# [DOCUMENT TEXT]
11.11.08

toby is the devil

I am trying to milk the whole Nablopomohohofroyo thing for all it's worth. As in, not doing it because I'm way too goddamned lazy, but when I feel like I'm starting to write in here a little too often I just pretend like I am doing it and it's an accomplishment. Yeah. I know. Ever been inside my head before? It's a weird place.

I read some quote on my iGoogle home page the other day by Rilke about people who think their lives are boring: If your daily life seems poor, do not blame it; blame yourself that you are not poet enough to call forth its riches; for the Creator, there is no poverty. Ok so he maybe didn't mean boring per se, he meant people who think their lives suck. I am going to interpret this as boredom.


It struck me because once in awhile, despite the fact that I am very happy here, I find myself a bit bored and disappointed with my life. I guess we all do sometimes
, right? Here I am in Paris. I should at LEAST be in love with a French man. I should at least be going to crazy parties until the early morning in tiny apartments with attractive people...actually when I picture PARIS how I should be living it, it's something like this: In a Haussmannian apartment, much like my own, in a room with a fireplace and a chandelier. There is a red light in the room. Some sort of sexy music is going on. Ridiculously cool and beautiful people are huddled around doing coke and drinking absinthe and smoking cigarettes. Where on earth did I come up with this image and decided that is how I should be leading my life here? I. have. no. idea. What is my life ACTUALLY like here? I wake up and drink tea. I go to class. I come home and do my homework. Mostly I sit on my bed with Siril and Ida watching The Office, some movie, or weird Norwegian children's shows they have rediscovered on youtube. Am I bored? Sometimes, in the big picture. But what does that even mean? How can you change the big picture? Especially when you live in Paris? I mean really, what else CAN you do?

# [DATA BELOW]
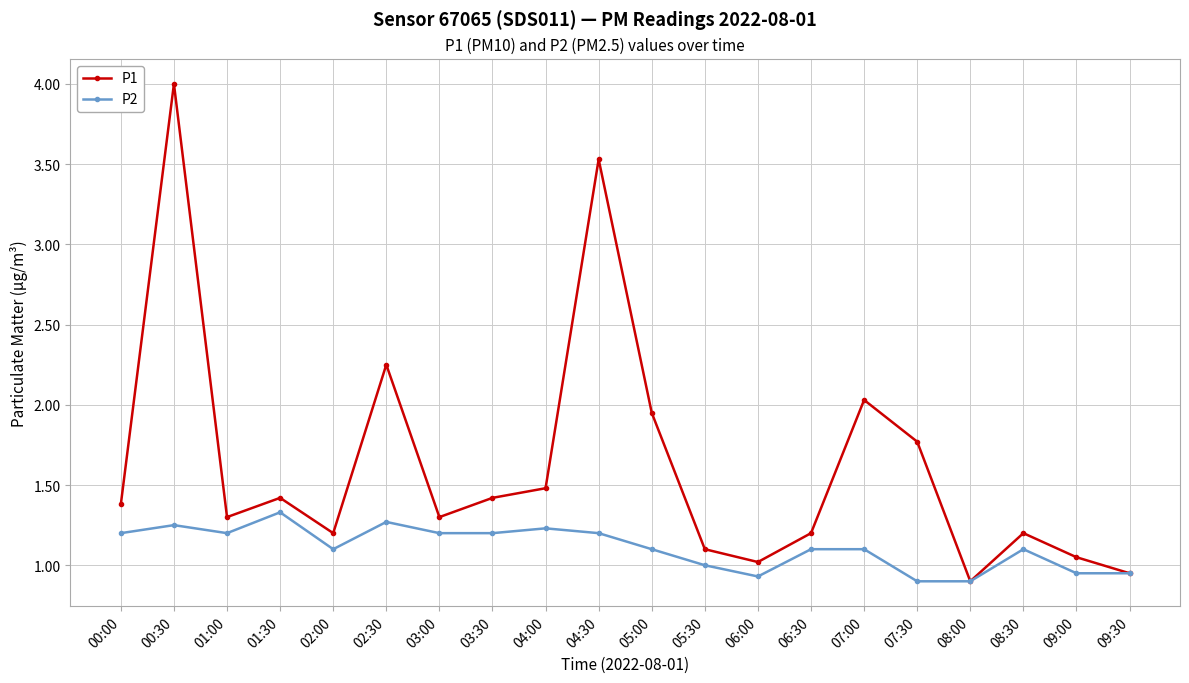

The value of P2 at 01:30 is 1.3. True or false?

True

# [WORK TASK 1]
In the blog post about life in Paris, who wrote the quote the writer saw on the iGoogle home page?
# [WORK TASK 2]
Reproduce the blog post about life in Paris between "I am trying" and "this as boredom.", inclusive.
# [WORK TASK 3]
Carry on the blog post about life in Paris from its final sentence.

# [ANSWER SECTION 1]
Rilke.

# [ANSWER SECTION 2]
I am trying to milk the whole Nablopomohohofroyo thing for all it's worth. As in, not doing it because I'm way too goddamned lazy, but when I feel like I'm starting to write in here a little too often I just pretend like I am doing it and it's an accomplishment. Yeah. I know. Ever been inside my head before? It's a weird place.

I read some quote on my iGoogle home page the other day by Rilke about people who think their lives are boring: If your daily life seems poor, do not blame it; blame yourself that you are not poet enough to call forth its riches; for the Creator, there is no poverty. Ok so he maybe didn't mean boring per se, he meant people who think their lives suck. I am going to interpret this as boredom.

# [ANSWER SECTION 3]
And the truth of the matter is, that in the little day-to-day moments, I love it. I love that when I am waking up and drinking tea I'm opening up my window and lo
oking out on the best city. I love that when I go to school I have to walk through the winding avenues of the Latin Quarter and among some of the oldest educational institutes, ever. When I come home it's to MY Haussmannian building with a fireplace (no chandelier...yet), and my friends who I love, even though they aren't attractive Frenchmen. Maybe if I weren't so worried with other people's perception of my experience in Paris, I wouldn't think my life were boring. And maybe maybe maybe, there is something to be said for a rather mundane life in Paris. You know? Because it means it's a life, and not a vacation. I like to think my experience here has been somewhat atypical compared to the average study abroad experience (in good and bad ways). I don't go out and drink every night with my crazy international friends, but I do actually feel like I live here and this has become my home. I've had to overcome a lot of obstacles-in the ER within the first week and I've moved 5 times, for example- in order to finally get to this calmer, albeit bored life. Christ, I don't know. I told you my brain was a weird place.

I guess maybe the reason I'm afraid of going back to Madison is because I'm afraid that, like the Rilke quote would suggest, I am the boring one. And when you have a pretty background like Paris, you can at least try to distract yourself with it. What happens when I get back to little city with one main street where I know everybody? If I can't have the crazy Parisien life of my fantasies in Paris, I'm obviously not going to find it in Wisconsin. Maybe that's not my life for a reason, though. If that is the case though, why do I always find myself waiting for something better? Do I learn to be happy with what I have or learn how to make a change? Do I stop writing in my blog at 4 am when I should have been asleep for hours? Hmph.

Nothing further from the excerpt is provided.